[[ Document passage open ]]

Now let’s run our server

$ docker run --name nbd-srv --network mycloud -it --rm lambdascheme/nbd
NBD Server Starting...
█

Our client will be a little bit tricker because it needs access to some things on the host. So we’ll run privileged and bind mount in some special files.

$ docker run --network mycloud --entrypoint bash --privileged -v /lib/modules:/lib/modules -v /dev:/dev -it --rm lambdascheme/nbd
root@2ce8e968baf7:/#

From inside our container we’ll tell our kernel to load the nbd module and then run the nbd-client. This will make our kernel pretend that the network block device is actually a physical device connected to our machine.

# modprobe nbd
# lsmod | grep nbd
nbd                    40960  0
# nbd-client nbd-srv 2000 /dev/nbd0 -nonetlink
This method now uses the newstyle protocol with a default export
Negotiation: ..size = 4MB
bs=512, sz=4194304 bytes

What does this mean in practice? We now have a special file called /dev/nbd0 that will act as the interface to our block device. Linux has one of these device files for every device attached to the machine. It’s part of the universal i/o philosophy of Unix that ensures that all tools speak the same language. If you want a program to interact with the device at the block level it doesn’t need to do anything special. The program can read and write bytes just as it would to a file, but what Linux is doing behind the scenes is converting those to block-level operations like SCSI commands or NBD requests.

We can now use one of these programs to initialize a filesystem on our network device. For ext4 we’ll run

# mkfs.ext4 /dev/nbd0

Now we can take that filesystem and mount it under our own root filesystem

# mkdir /mnt/permanent-storage
# mount -t ext4 -o norecovery /dev/nbd0 /mnt/permanent-storage

so that whatever files we write to /mnt/permanent-storage will actually be stored over the network. Pretty cool, right? Now our container can spontaneously die and we’ll be able to recover state by re-attaching its virtual device to another container. Just to be sure it works, we’ll write a bunch of files, disconnect, re-attach, re-mount and…

# nbd-client nbd-srv 2000 /dev/nbd0 -nonetlink
Warning: the oldstyle protocol is no longer supported.
This method now uses the newstyle protocol with a default export
Negotiation: ..size = 4MB
bs=512, sz=4194304 bytes
# mkdir /mnt/permanent-storage
# mount -t ext4 -o norecovery /dev/nbd0 /mnt/permanent-storage
# tree /mnt/permanent-storage/
  /mnt/permanent-storage/
  ├── baz
  │   └── ryan_was_here
  ├── foobar
  └── lost+found

Voila! Our files remain in tact even if our container dies and we start it up on another machine. Thanks to NBD we can start to treat our machines more like cattle and less like pets because any state they store is actually on our NBD server. Many of you will rightfully say here, “but Ryan we just kicked the can down the road; our NBD servers are still pets” – you are correct. They are indeed pets, but we have made our job simpler. Let’s see if we can make our nbd servers into cattle as well.

Part 2: A Multi-Node Service

High Availability

Availability is one of those things you measure in units of “nines” – maybe you want four nines (99.99%) of uptime or four nines of successful responses. These are, from the perspective of the client, the sorts of guarantees you make and often codify in an SLA. To actually achieve these guarantees you have to think in terms of things that can go wrong or “faults”, how likely they are and how your system will respond to them. We’re going to make our system reslient to two common classes of faults, node failures (power loss, spontaneous combustion, &c) as well as network partitions (legit because someone pulled some wrong cable somewhere). For a typical cloud provider this should be enough to get you four nines of uptime.

[[ Document passage closed ]]

**Request 1**
Answer these questions about the network block device passage, one per line:
(a) Which port number does the nbd-client command use to reach nbd-srv?
(b) Which special file acts as the interface to the block device?
(c) Which two classes of faults will the system be made resilient to?

[[ Records to process open ]]

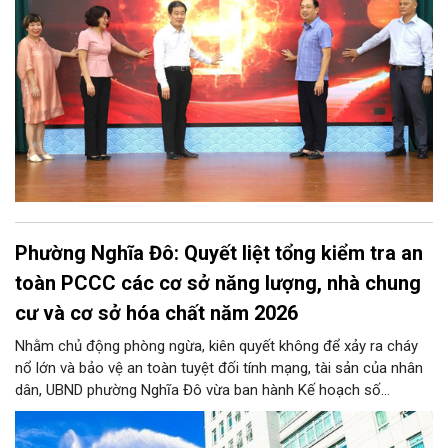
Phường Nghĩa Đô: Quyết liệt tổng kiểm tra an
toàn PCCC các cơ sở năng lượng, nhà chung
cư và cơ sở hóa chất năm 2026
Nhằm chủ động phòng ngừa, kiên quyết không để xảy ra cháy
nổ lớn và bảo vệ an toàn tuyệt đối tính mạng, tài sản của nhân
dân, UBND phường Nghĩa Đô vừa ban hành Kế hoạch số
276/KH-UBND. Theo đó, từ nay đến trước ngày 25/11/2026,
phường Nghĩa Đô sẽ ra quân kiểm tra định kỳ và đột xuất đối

[[ Records to process closed ]]

**Request 2**
Copy every line of the listing above exactly as it appears, omitting the pictures.

**Worked solution 1**
(a) 2000
(b) /dev/nbd0
(c) Node failures and network partitions

**Worked solution 2**
Phường Nghĩa Đô: Quyết liệt tổng kiểm tra an
toàn PCCC các cơ sở năng lượng, nhà chung
cư và cơ sở hóa chất năm 2026
Nhằm chủ động phòng ngừa, kiên quyết không để xảy ra cháy
nổ lớn và bảo vệ an toàn tuyệt đối tính mạng, tài sản của nhân
dân, UBND phường Nghĩa Đô vừa ban hành Kế hoạch số
276/KH-UBND. Theo đó, từ nay đến trước ngày 25/11/2026,
phường Nghĩa Đô sẽ ra quân kiểm tra định kỳ và đột xuất đối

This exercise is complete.